An English soldier took as a mascot a button cut from his mother’s wedding dress. He has been in seventeen severe engagements and many small flights, but has not received a scratch.
An Irish soldier, before starting for the war, pulled with his own hand, in a field near Dublin, a quantity of shamrocks which he carried in a little green bag, suspended from his neck. He firmly believes that this charm has shielded him from all harm in his many desperate fights.
England’s Indian troops have, it is reported, brought many mascots along with them to turn aside German bullets and shrapnel. Among these are some of a very curious nature, for instance, miniature ivory images of a white elephant. This is not regarded as a direct charm against death, but as a representative of the god of wisdom, which will enable its wearer to control destiny. Here we see the subtlety of the Hindu mind, the idea being that the protective power is one that acts through inspiration, teaching the protected person how to escape and avoid danger, instead of simply shielding it off.
The famous swastika occupies a conspicuous place among the mascots brought by the soldiers from the Orient, for, although it is a symbol that has been found in all quarters of the world, it is probably regarded with greater veneration in India than anywhere else. There is some mystery concealed in the history of the swastika. In the old world it has been found carved on tombs in the ruins of Hissarlik, the legendary Troy of Homer’s Iliad; represented in the ancient cemeteries of Etruria; cut on coins of Asia Minor; inscribed on Buddhistic monuments in India, used among religious symbols in Tibet, and worshipped in ancient Scandinavia, while in the new world, at the time when the first Europeans arrived, the swastika was known among the Mexicans, the Central Americans, the Peruvians and other Indian nations and tribes. It has been exhumed from prehistoric graves in the United States.
No universally accepted interpretation of this strange symbol has been offered, notwithstanding all the study that has been devoted to the subject. According to many it was originally a symbol of the sun. Others think it signified the planet Jupiter, but this appears to be based upon the conventional figure used to represent that planet, and the opinion is not a likely one. The shape of the swastika varies somewhat, but it is always characteristic. It bears some resemblance to a Greek cross. Sometimes it is enclosed in a circle, but the usual form is that of a cross with two equal arms, which are bent at a right angle, half way toward each end from the crossing.
That this ancient and almost universal sign of good luck should be one of the most popular in use on the battlefields of “Armageddon” is not a matter for surprise. People who are not superstitious in ordinary circumstances are apt to become so in a threatening emergency, and such symbols as the swastika have the indefinable power that antiquity gives over the imagination.
Recent events call attention to another kind of symbol, whose origin is as obscure as that of some of the mascot signs. This is the Mohammedan crescent. The usual explanation of its origin is that the Turks adopted from the city of Constantinople, which had taken it for a symbol in the days of Philip of Macedonia, because the crescent moon had thwarted, by its increasing light, an attempt of Philip secretly to undermine the walls of the city. A Mohammedan legend says that the Sultan Othman adopted the crescent for his standard because in a dream he had seen the new moon expand until its horns reached from the east to the west.

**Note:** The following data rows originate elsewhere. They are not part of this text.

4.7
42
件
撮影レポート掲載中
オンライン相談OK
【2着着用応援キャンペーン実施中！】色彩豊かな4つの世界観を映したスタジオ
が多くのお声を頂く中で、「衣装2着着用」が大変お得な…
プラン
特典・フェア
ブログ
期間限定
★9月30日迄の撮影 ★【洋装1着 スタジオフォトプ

But Prof. Ridgeway in England has lately advocated a new view, according to which the Mohammedans got the idea of the crescent, not from the new moon, but from the ancient and long continued use in Asia Minor of amulets made by firing two boar’s tusks together at the base. The figure thus produced certainly bears a closer resemblance to a typical crescent, as it is represented on the Turkish flag, than does a new moon. The wide distribution of these amulets, however, suggests that they may have had a common origin in some symbol pertaining to the moon. They are found as far away as New Guinea, while in Africa they are in common use made of lions’ claws instead of boars’ tusks.